Jours tranquilles à Tripoli

 

Maryline Dumas et Mathieu Galtier sont deux journalistes français qui ont vécu à Tripoli de juin 2012 à juin 2015. Aujourd’hui basés à Tunis, ils se rendent encore régulièrement en Libye. Maryline Dumas collabore avec Le FigaroAfrique Magazine, la Tribune de Genève et des journaux locaux français. Mathieu Galtier signe notamment dans Libération, le Magazine de l’AfriqueAssociated Reporters Abroad et Middle East Eye.



Les combattants toubous ne sont pas seuls dans la chambre d’hôpital. D’autres patients, qui n’ont rien à voir avec l’affrontement, sont là. Des infirmières vaquent à leurs tâches. Personne ne trouve rien à redire à ma présence.

• [Entrées fournies]
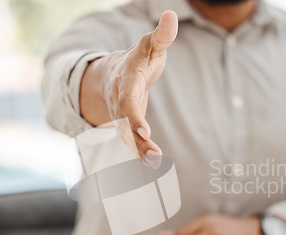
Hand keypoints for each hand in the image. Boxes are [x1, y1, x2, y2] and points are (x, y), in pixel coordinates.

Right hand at [80, 11, 177, 165]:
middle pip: (125, 123)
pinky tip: (152, 169)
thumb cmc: (138, 59)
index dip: (133, 117)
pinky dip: (140, 155)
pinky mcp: (127, 125)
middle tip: (152, 154)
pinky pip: (131, 141)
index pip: (127, 100)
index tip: (144, 132)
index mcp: (125, 81)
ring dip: (139, 152)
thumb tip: (170, 14)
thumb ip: (162, 35)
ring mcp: (121, 115)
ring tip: (154, 166)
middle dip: (136, 140)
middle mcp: (119, 101)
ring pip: (127, 136)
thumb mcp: (150, 45)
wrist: (115, 73)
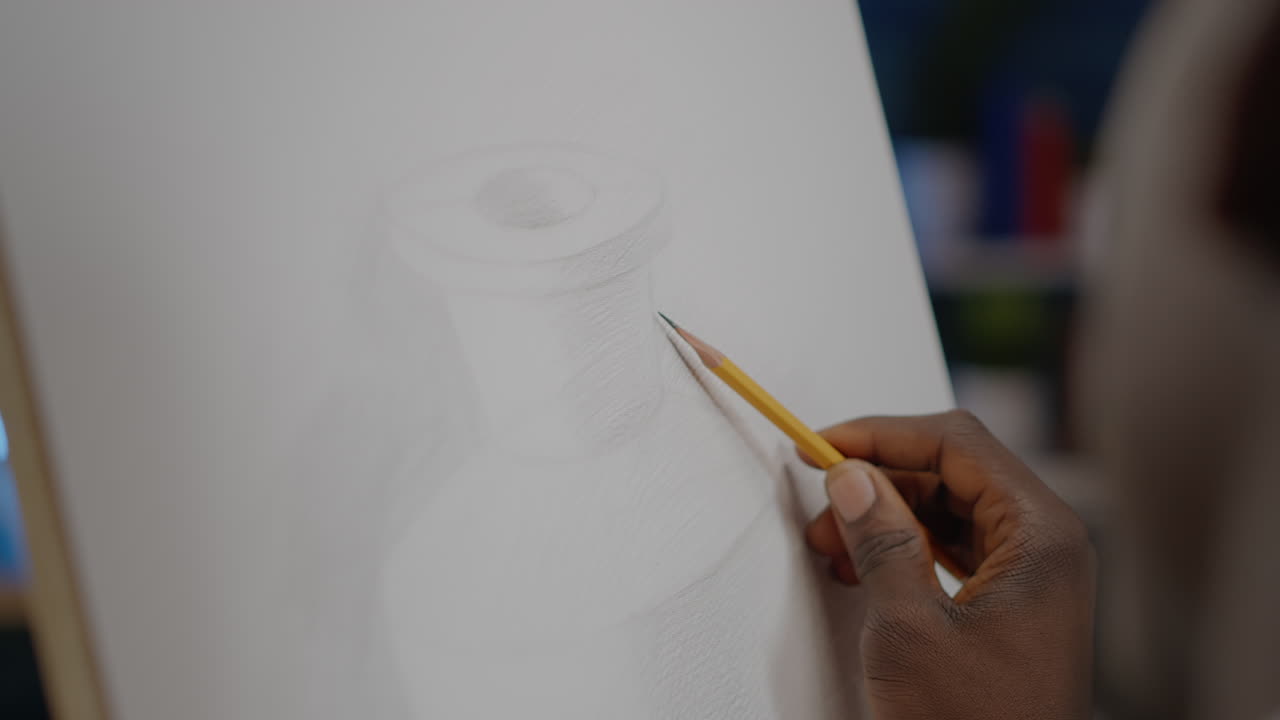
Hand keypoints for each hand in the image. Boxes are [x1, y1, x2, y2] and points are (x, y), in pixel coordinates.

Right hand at [802, 410, 1094, 719]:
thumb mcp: (909, 627)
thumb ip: (879, 538)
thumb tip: (851, 476)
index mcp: (1040, 533)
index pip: (955, 443)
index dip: (882, 435)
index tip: (826, 446)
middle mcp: (1045, 543)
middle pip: (953, 471)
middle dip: (878, 481)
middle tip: (822, 506)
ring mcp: (1032, 573)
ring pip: (949, 508)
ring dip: (885, 515)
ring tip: (832, 543)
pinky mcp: (1012, 601)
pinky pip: (954, 546)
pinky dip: (904, 546)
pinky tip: (862, 565)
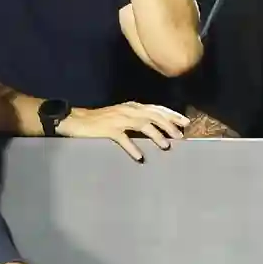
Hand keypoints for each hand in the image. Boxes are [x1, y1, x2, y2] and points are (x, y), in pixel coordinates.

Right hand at [56, 102, 189, 159]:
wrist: (77, 120)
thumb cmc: (102, 120)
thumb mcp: (123, 116)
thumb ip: (138, 119)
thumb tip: (156, 128)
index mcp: (133, 106)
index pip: (157, 109)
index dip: (172, 115)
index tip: (185, 122)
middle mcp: (128, 110)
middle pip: (154, 115)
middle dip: (169, 125)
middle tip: (180, 135)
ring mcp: (118, 119)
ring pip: (142, 125)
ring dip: (156, 135)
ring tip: (166, 145)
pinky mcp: (108, 129)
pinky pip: (123, 139)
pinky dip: (132, 147)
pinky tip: (140, 156)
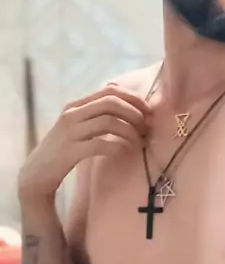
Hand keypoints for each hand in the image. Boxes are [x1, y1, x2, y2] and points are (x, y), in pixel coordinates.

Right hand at [18, 85, 151, 199]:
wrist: (37, 173)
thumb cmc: (64, 151)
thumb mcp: (78, 128)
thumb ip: (97, 117)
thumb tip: (130, 110)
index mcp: (76, 105)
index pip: (110, 91)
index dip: (133, 99)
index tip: (148, 112)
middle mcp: (72, 114)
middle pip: (112, 103)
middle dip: (135, 114)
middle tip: (146, 129)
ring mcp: (70, 132)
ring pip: (109, 122)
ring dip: (130, 132)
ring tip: (139, 143)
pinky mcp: (70, 151)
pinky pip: (101, 144)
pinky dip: (118, 147)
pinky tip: (125, 152)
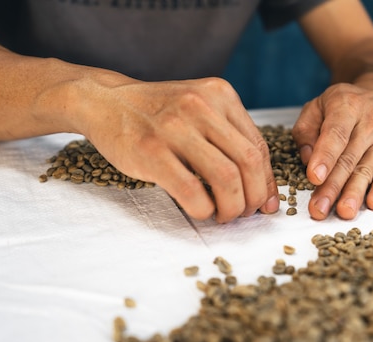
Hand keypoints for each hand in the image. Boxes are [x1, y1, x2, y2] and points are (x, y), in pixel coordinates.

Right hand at [77, 76, 278, 222]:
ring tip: (224, 215)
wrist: (105, 101)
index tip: (266, 202)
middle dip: (254, 197)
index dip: (267, 181)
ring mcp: (175, 127)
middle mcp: (201, 106)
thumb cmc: (158, 113)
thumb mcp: (200, 110)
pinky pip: (192, 191)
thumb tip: (263, 188)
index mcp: (220, 94)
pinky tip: (202, 211)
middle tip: (245, 213)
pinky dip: (204, 209)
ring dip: (232, 207)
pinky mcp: (151, 151)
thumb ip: (229, 139)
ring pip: (226, 178)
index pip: (258, 146)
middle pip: (248, 163)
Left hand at [292, 75, 372, 219]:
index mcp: (347, 106)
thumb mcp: (319, 106)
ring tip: (343, 212)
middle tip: (319, 209)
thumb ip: (306, 130)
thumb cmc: (345, 105)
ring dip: (354, 194)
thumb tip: (306, 159)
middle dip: (333, 186)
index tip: (314, 177)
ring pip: (366, 170)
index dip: (325, 156)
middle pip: (349, 159)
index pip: (336, 134)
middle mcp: (370, 122)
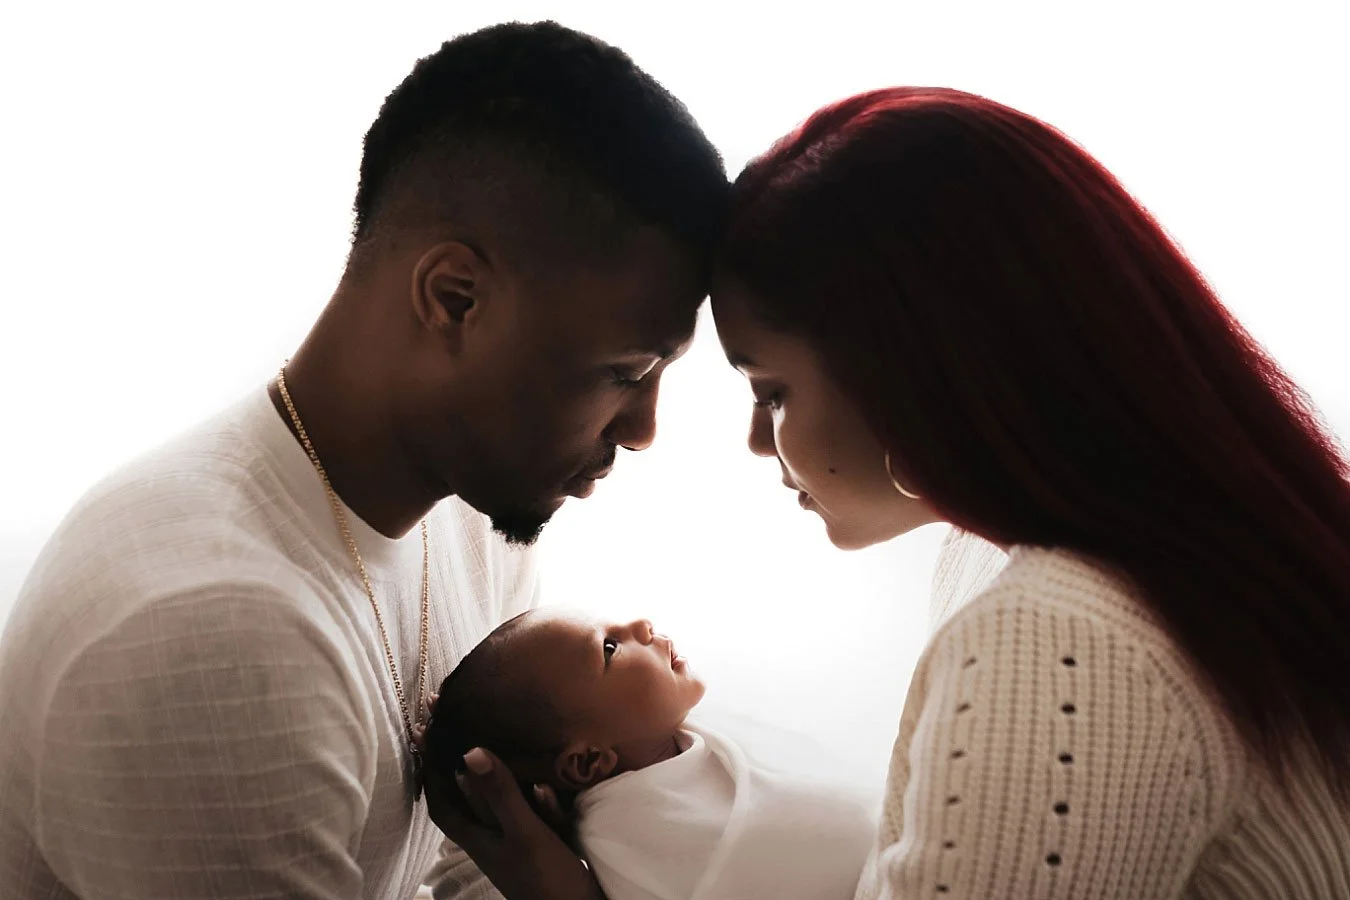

• [Consigne] Poursuivez l'extrait sur Tripoli à partir de l'endroit où il s'arrête. Les entrées n'ont aucun rapport avec l'extrait sur Tripoli.

• [Résultat]
Mon interlocuteur aborde les discriminations dont il se dit victime à Koufra (insultes dans la rue – la couleur noire de la peau des Toubous est l’objet de toutes les violences verbales possibles –, difficultés d’accès au travail, d’ouvrir un compte bancaire, etc.), lorsqu’un homme portant une kalachnikov fait irruption. Il demande ce que je fais là. Je réponds en montrant ma carte de presse émanant du ministère de l’Information. Peu convaincu, il me fait monter dans son 4x4. Pas vraiment le choix. Le trajet est très court. Nous nous garons dans une cour où stationnent plusieurs pick-up surmontés de mitrailleuses. L’angoisse monte un peu. Dans le bâtiment, le ton est, lui, très léger : « Que veux-tu boire ? Prends un gâteau. »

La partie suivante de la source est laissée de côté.